• **Exercise objective**:
If a line in the data below contains "Currywurst", copy it.

• **Available records**:
◆ ◆ ◆ ◆
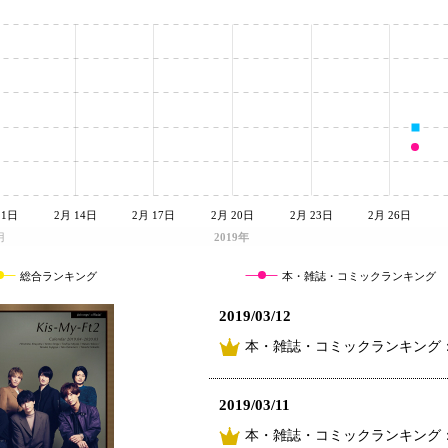
11日
2月 14日
2月 17日
2月 20日
2月 23日
2月 26日
月
2019年
総合ランキング
本・雑誌・コミックランキング
2019/03/12
本・雑誌・コミックランキング：
2019/03/11
本・雑誌・コミックランキング：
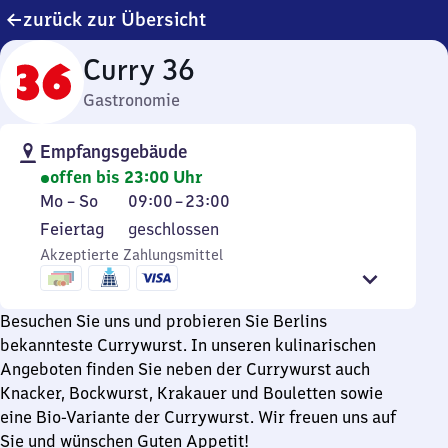
zurück zur Übersicht
Curry 36
Gastronomie
Empfangsgebäude
offen bis 23:00 Uhr
Montag
Von
Mo
–
So
09:00
–
23:00
bis
9
Feiertag
Feiertag
geschlossen
Sonntag
Uhr
Akzeptierte Zahlungsmittel
bis
23
Uhr
Besuchen Sie uns und probieren Sie Berlins
bekannteste Currywurst. In unseren kulinarischen
Angeboten finden Sie neben der Currywurst auch
Knacker, Bockwurst, Krakauer und Bouletten sowie
eine Bio-Variante der Currywurst. Wir freuen uns auf
Sie und wünschen Guten Appetit!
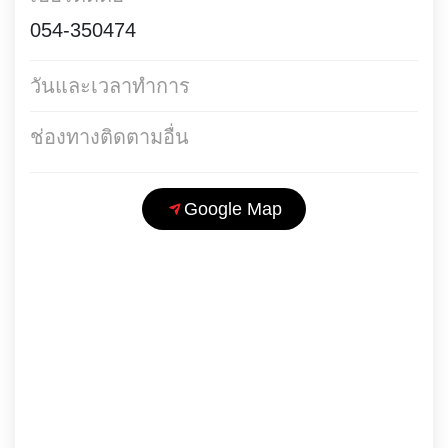
054-350474
วันและเวลาทำการ
ช่องทางติดตามอื่น
Google Map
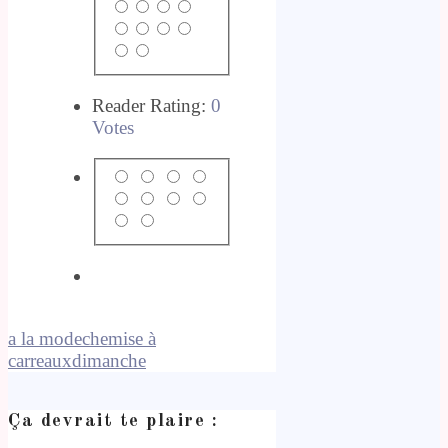
Reader Rating:
0
Votes
a la mode
chemise à
carreaux
dimanche
Ça devrait te plaire :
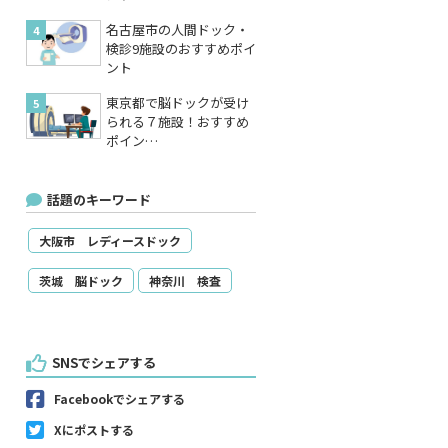
名古屋市の人間ドック・
検診9施設のおすすめポイ
ント
東京都で脳ドックが受け
られる７施設！おすすめ
ポイン…
話題のキーワード
大阪市 レディースドック
茨城 脳ドック
神奈川 検査
SNSでシェアする
Facebookでシェアする
Xにポストする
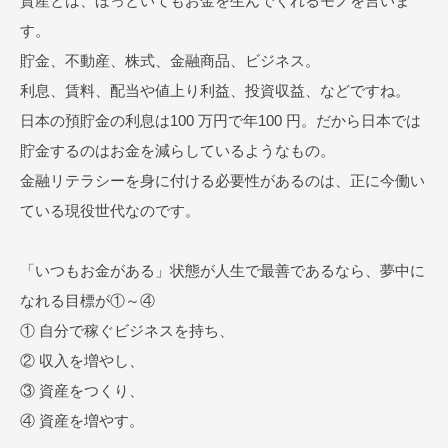
資産とは、ほっといてもお金を生んでくれるモノを言いま
す。
貯金、不動産、株式、金融商品、ビジネス。
利息、賃料、配当や値上り利益、投資収益、などですね。
日本の預貯金の利息は100 万円で年100 円。だから日本では
貯金するのはお金を減らしているようなもの。
金融リテラシーを身に付ける必要性があるのは、正に今働い
ている現役世代なのです。
「いつもお金がある」状態が人生で最善であるなら、夢中に
なれる目標が①～④
① 自分で稼ぐビジネスを持ち、
② 収入を増やし、
③ 資産をつくり、
④ 資産を増やす。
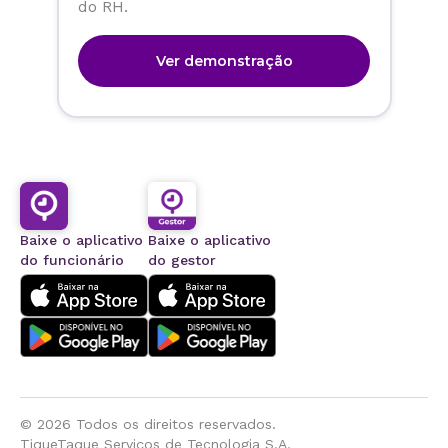
do RH.
Ver demonstração
Baixe o aplicativo
Baixe o aplicativo
do funcionário
do gestor
©
2026
Todos os direitos reservados.
TiqueTaque Serviços de Tecnologia S.A.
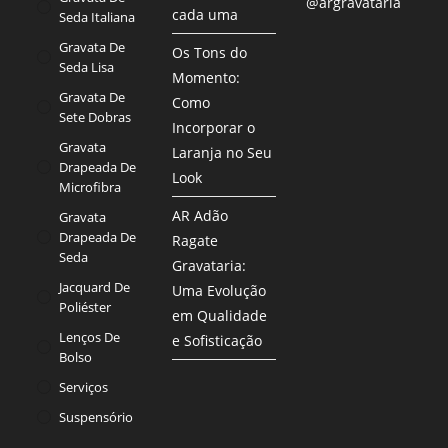
@argravataria
cada uma
Seda Italiana
Gravata De
Os Tons do
Seda Lisa
Momento:
Gravata De
Como
Sete Dobras
Incorporar o
Gravata
Laranja no Seu
Drapeada De
Look
Microfibra
AR Adão
Gravata
Drapeada De
Ragate
Seda
Gravataria:
Jacquard De
Uma Evolução
Poliéster
em Qualidade
Lenços De
e Sofisticação
Bolso
Serviços
Suspensório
◆ ◆ ◆ ◆
• **Response to the task**:
bekannteste Currywurst. In unseren kulinarischen
Angeboten finden Sie neben der Currywurst auch
eine Bio-Variante der Currywurst. Wir freuen uns auf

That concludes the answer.